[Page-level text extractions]
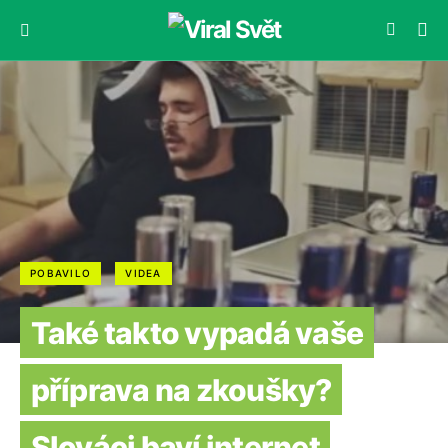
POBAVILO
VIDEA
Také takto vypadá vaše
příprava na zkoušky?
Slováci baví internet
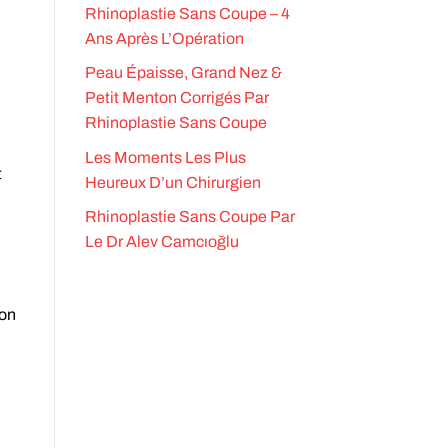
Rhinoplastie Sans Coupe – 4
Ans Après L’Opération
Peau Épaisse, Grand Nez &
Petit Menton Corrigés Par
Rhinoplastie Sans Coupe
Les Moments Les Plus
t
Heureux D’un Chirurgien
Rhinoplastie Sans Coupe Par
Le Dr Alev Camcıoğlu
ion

Instruction. Wherever the string "Coupe" appears in a line of the records, copy that line.

Task solution.
Rhinoplastie Sans Coupe – 4
Rhinoplastie Sans Coupe
Rhinoplastie Sans Coupe Par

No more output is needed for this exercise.